Cet atroce fait divers est un marronnier, avec son lot de rebondissements relançant régulièrement l'affaire dont le suicide du petit juge constitue un des derniers chapitres.
Marguerite Duras s'y était déjà aventurée en bafouant la présomption d'innocence.
Elle écrivit dans le journal “Libération” que
Christine Villemin avait tué son fils et, en même temps, que son acte était “sublime” !
J'étais curieux de lire ce que Besson pouvait produire comme valeur ajoutée dans ce périlleux exercice.
L'auteur prend le parti de
Christine Villemin - les noms ont tous été conservés - en nous montrant l'enfer vécu par une maman.

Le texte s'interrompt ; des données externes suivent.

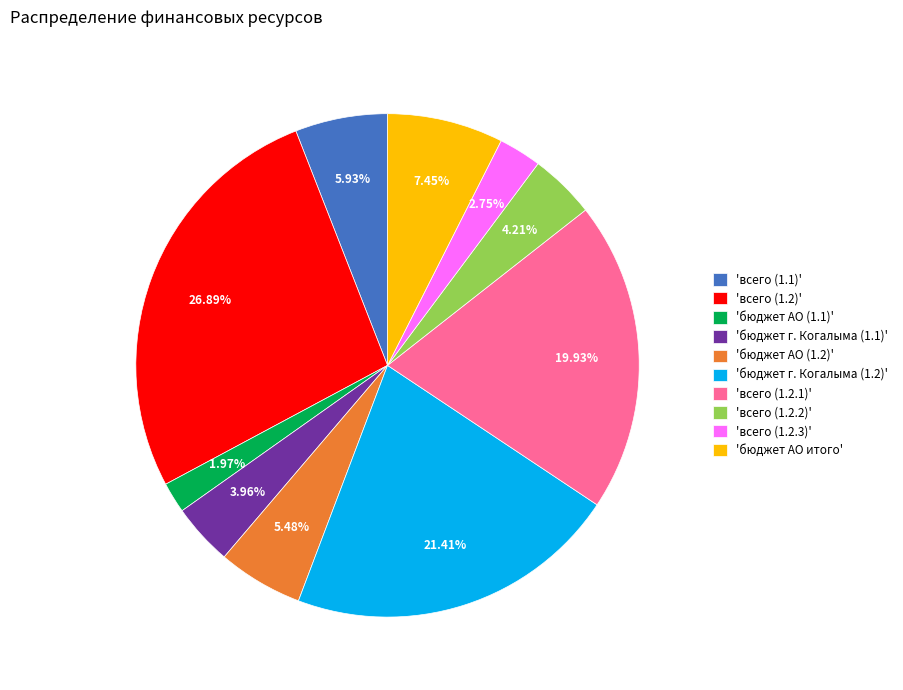

Which category has the smallest portion of the pie?

'бюджет АО (1.1)'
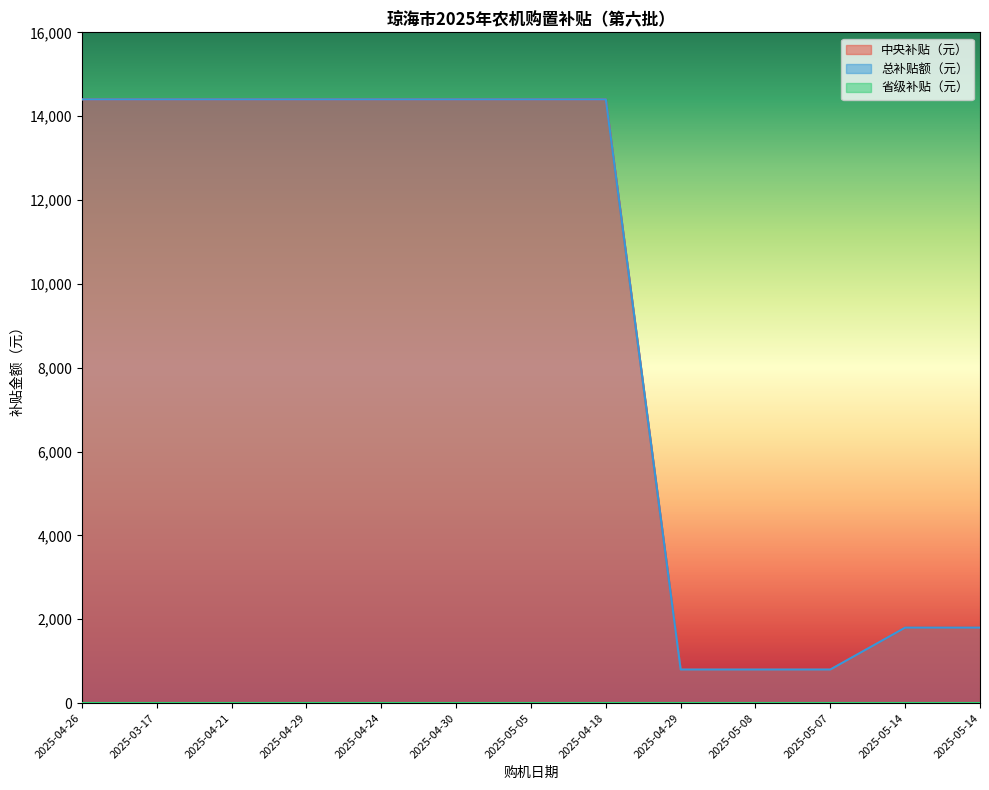

What is the approximate value of 总补贴额（元） at 2025-04-21, to the nearest 100?

14400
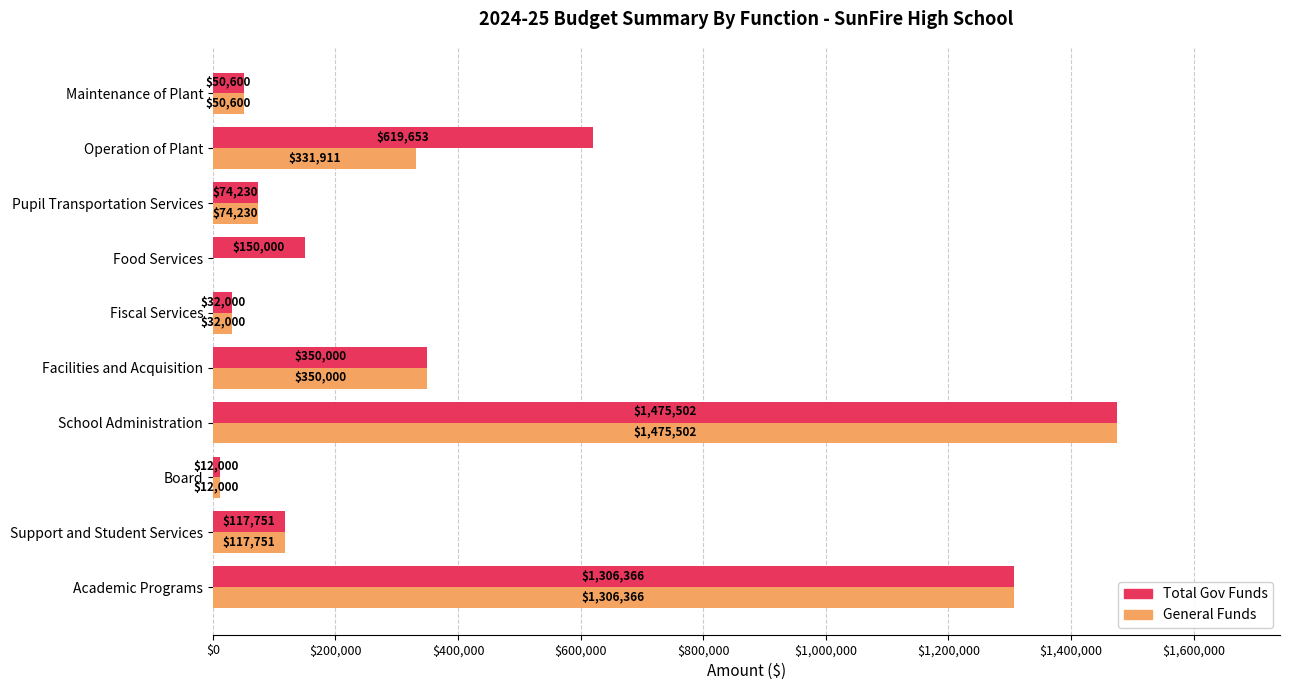

Is the value of General Funds at Food Services greater than the value of Total Gov Funds at Pupil Transportation Services?

No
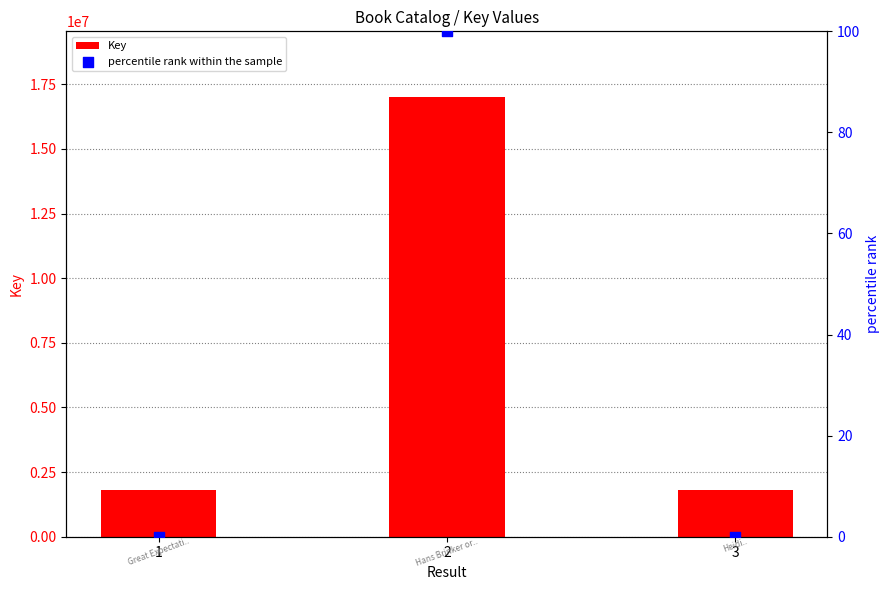

What are all the series names shown in the legend?

Key, percentile rank within the sample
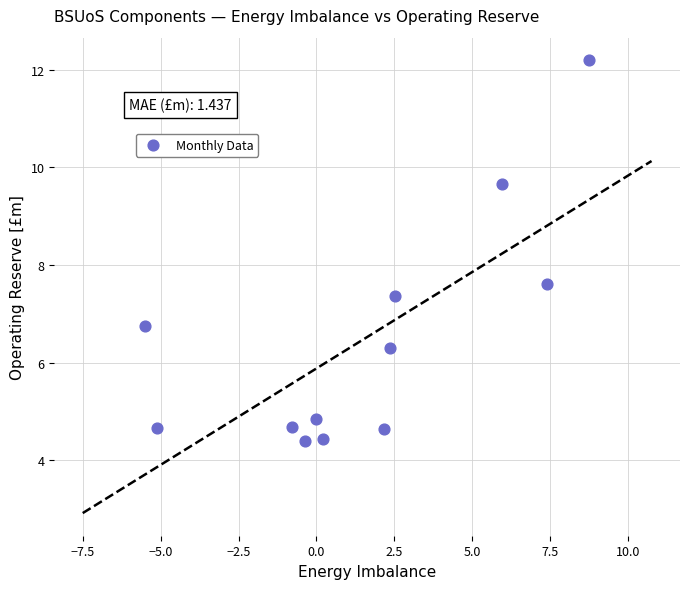

What Y value in the scatter plot is closest to 8?

7.6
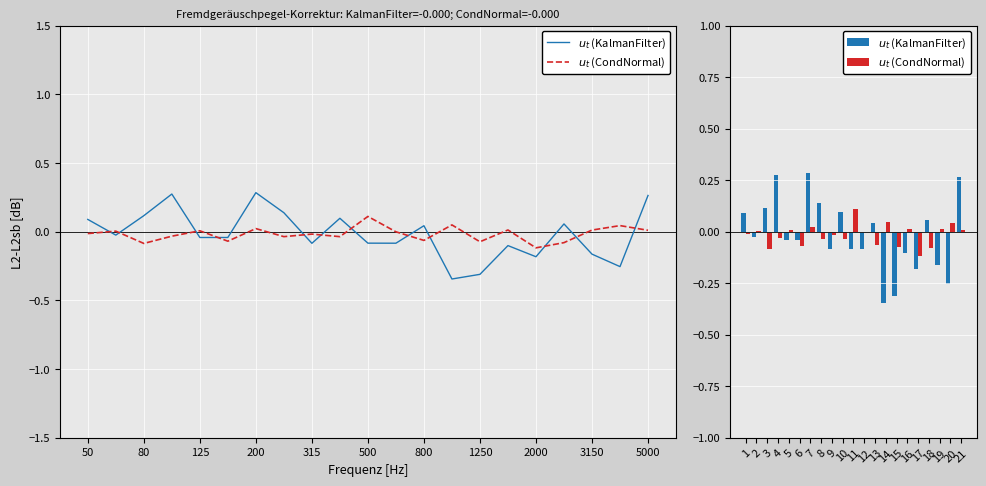

Rank the series by their average value, from highest to lowest.

$u_t$ (CondNormal), $u_t$ (KalmanFilter)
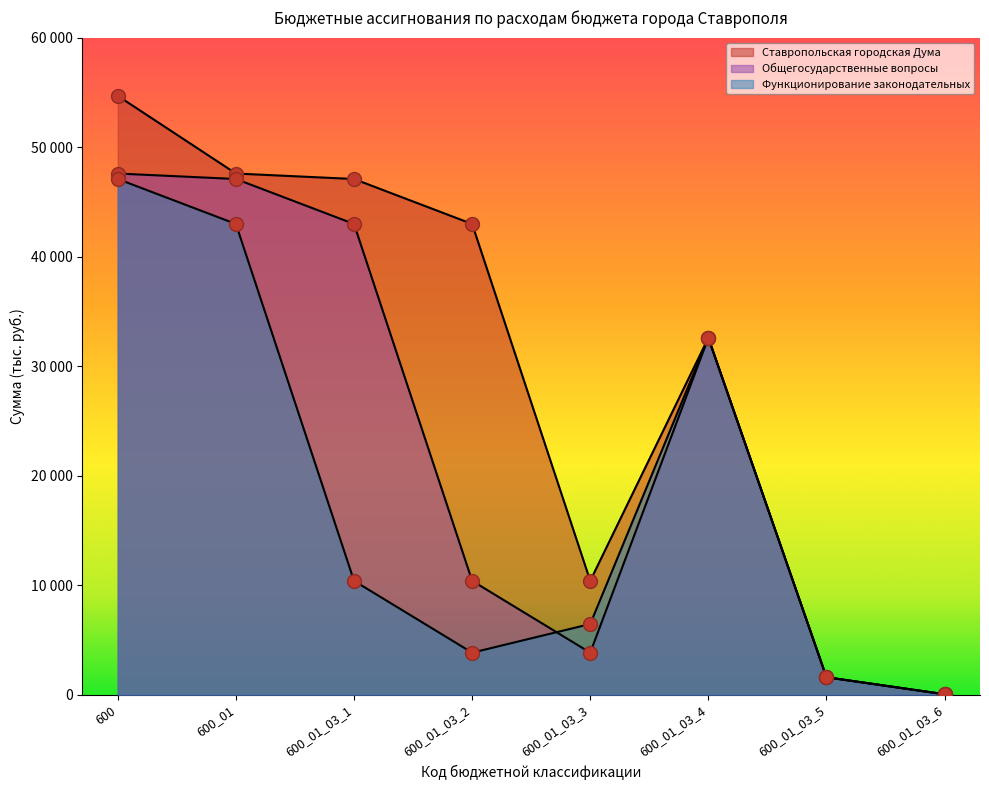

At how many categories does at least one series exceed 43413?

3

Il n'occulte pas les raisons qui lui valurent onze jours en prison alors qu'elle était enceinte et notamment les trois épreuves de dictée qui aboutirent à trois expertises graphologiques différentes, dont une la désignait comme le corbeau… l'assassin.
Nous n'apprenons rien sur l'affaire, on ne sait pas qui est l'auteur des lettres anonymes et on ne sait pas qui a tué l'enfant au terme du roman ! Mais ce n'était pas le but ; d'ailleurs, on peut se demander si on le saura un jour, vu que beaucoup de traces sont désormais inexploitables.
Philippe Besson nous ravit de sa plume en représentant l'atmosphère de ce village vosgien, où les ressentiments des clans ne feront une pause que pour l'enterrement : “Ils sont tous venus, ils ont tenus à être tous là, délaissant les calomnies, les jalousies, les outrages, les insinuations, la sourde hostilité, les oeillades torves, les moues dégoutées, comme si la mort d'un enfant pouvait tout effacer, en un coup de chiffon sur un tableau noir, en un tour de passe-passe.”
L'auteur sait peindre le tableau de l'affaire : ”une province rance, moisie, un automne désolé, un petit monde gangrené par les rivalités, un corbeau insolent, une famille détraquée, un père sanguin, une jeune mère éplorée, un crime aux allures de rituel, des investigations bâclées, des policiers rapidement dépassés, des suspects successifs, des aveux et des rétractations, des coups de théâtre et des baudruches qui se dégonflent, des renversements de situations ou d'alliances, un juge ballotté, des innocents au regard coupable, des accusés relâchés, des trahisons imprévues et des fidélités inexpugnables, et, à la fin, une énigme irrésolue.”